### DOCUMENT EXTRACT
################
Not all hospitals have taken that step -- but they're still concerned.
"It's out of the norm, and we're wondering, are blot clots one of the reasons why these patients are dying," said Dr. Todd Rice, an associate professor of medicine at Vanderbilt University Medical Center in Nashville.
'Alarming' rates of blood clots
Being in the intensive care unit, sick and lying still, can be a perfect storm for blood clots for any patient.
"Even before Covid, we're on high alert for suspicion of clots in the ICU because they're at high risk," Gong said.
Even so, doctors have a hunch that Covid patients might be clotting even more than other ICU patients.
The Dutch study of 184 patients in the ICU with Covid-19-related pneumonia found that more than 20% were having clotting issues. A study of 81 similarly ill patients in Wuhan, China, found a 25% incidence of clots.
Dr. Behnood Bikdeli, who helped coordinate the international coalition of physicians looking into the clotting issue, called those numbers "alarming."
Bikdeli, a cardiovascular medicine fellow at Columbia University Irving Medical Center, said there are three major reasons why Covid-19 patients might have an especially high risk of clotting.
One is that vast majority of patients who become severely ill with coronavirus have underlying medical problems, such as diabetes, heart disease and high blood pressure. These patients -- whether they have coronavirus or not - have a higher tendency to clot than healthy patients.
Second, one way coronavirus can kill patients is through a "cytokine storm," where the body's own immune response turns on itself. Patients experiencing that storm, because of coronavirus, influenza, or any other reason are at a higher risk for clotting.
The third reason is that there could be something about the novel coronavirus itself that's causing clots.
Doctors say it's hard to know exactly what's behind what they're seeing with Covid-19 patients in the ICU.
"My gut tells me there are probably a subset of Covid patients who have really abnormal clotting behavior, that this is happening more frequently than we would expect it to," said Hibbert, an instructor at Harvard Medical School.
She quickly added, though, that doctors' gut feelings are "notoriously misleading" and that studies need to be done to get to the bottom of exactly how common clotting is among coronavirus patients.
A tricky fix
Fixing these clotting issues can be tricky.
While a low dose of blood thinners to prevent clots is generally considered low risk, that might not be enough to prevent clots in some patients. Giving larger doses, however, could make a patient bleed excessively, which can be deadly.
That leaves doctors in a conundrum. Some patients might benefit from larger doses of blood thinners because they're very sick with Covid-19, and their blood tests show they have elevated levels of D-dimer, a substance that indicates they might have clotting issues.
Doctors at Harvard have proposed doing a large study on blood thinners for these patients, Hibbert said.
"There's a crying need for these kinds of rapid trials," Gong said.
Laurence, the hematologist at Weill Cornell, said since treating clotting can be so tricky, he wants to figure out what's causing the clotting in the first place.
################
### GIVEN ENTRIES
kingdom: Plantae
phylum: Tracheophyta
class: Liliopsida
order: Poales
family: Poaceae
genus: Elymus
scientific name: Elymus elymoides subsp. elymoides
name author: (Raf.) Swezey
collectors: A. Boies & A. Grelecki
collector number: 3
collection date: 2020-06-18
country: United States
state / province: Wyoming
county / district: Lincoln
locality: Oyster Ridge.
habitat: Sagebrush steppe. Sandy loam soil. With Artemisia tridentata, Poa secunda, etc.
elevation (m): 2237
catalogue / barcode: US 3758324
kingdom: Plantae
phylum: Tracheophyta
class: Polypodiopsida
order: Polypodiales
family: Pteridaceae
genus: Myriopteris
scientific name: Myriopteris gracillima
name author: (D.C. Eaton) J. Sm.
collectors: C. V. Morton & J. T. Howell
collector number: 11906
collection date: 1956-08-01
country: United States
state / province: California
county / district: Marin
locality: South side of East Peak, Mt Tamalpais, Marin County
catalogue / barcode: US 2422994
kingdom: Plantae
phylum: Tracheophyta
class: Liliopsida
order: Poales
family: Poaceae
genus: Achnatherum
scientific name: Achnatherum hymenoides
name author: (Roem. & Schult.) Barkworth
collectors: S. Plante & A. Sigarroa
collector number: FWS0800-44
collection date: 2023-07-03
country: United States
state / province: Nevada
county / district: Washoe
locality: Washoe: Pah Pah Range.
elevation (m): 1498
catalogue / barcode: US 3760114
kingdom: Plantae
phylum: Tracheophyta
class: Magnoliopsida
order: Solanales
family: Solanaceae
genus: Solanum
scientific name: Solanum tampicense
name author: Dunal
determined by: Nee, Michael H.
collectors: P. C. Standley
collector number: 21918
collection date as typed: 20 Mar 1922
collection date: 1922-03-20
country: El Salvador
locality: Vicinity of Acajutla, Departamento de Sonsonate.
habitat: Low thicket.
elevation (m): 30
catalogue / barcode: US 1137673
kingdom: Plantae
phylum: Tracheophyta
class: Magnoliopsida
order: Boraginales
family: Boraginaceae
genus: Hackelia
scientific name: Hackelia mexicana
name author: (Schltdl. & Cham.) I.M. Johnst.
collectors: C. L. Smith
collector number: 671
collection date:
################
### CHECK YOUR UNDERSTANDING
a) From the Covid-19 blood clot article, write out the part that opens with the words containing "One is that" and closes with "in the ICU.".
b) Recast the paragraph in the Covid-19 blood clot article that begins "The Dutch study of 184 patients" as a short list, keeping its main facts.

### OUTPUTS BY TASK
a)
One is that vast majority of patients who become severely ill with coronavirus have underlying medical problems, such as diabetes, heart disease and high blood pressure. These patients -- whether they have coronavirus or not - have a higher tendency to clot than healthy patients.
Second, one way coronavirus can kill patients is through a "cytokine storm," where the body's own immune response turns on itself. Patients experiencing that storm, because of coronavirus, influenza, or any other reason are at a higher risk for clotting.
The third reason is that there could be something about the novel coronavirus itself that's causing clots.
Doctors say it's hard to know exactly what's behind what they're seeing with Covid-19 patients in the ICU.

b)
- Dutch study: 184 ICU patients with Covid-19-related pneumonia; more than 20% had clotting issues.
- Wuhan, China, study: 81 similarly ill patients; 25% incidence of clots.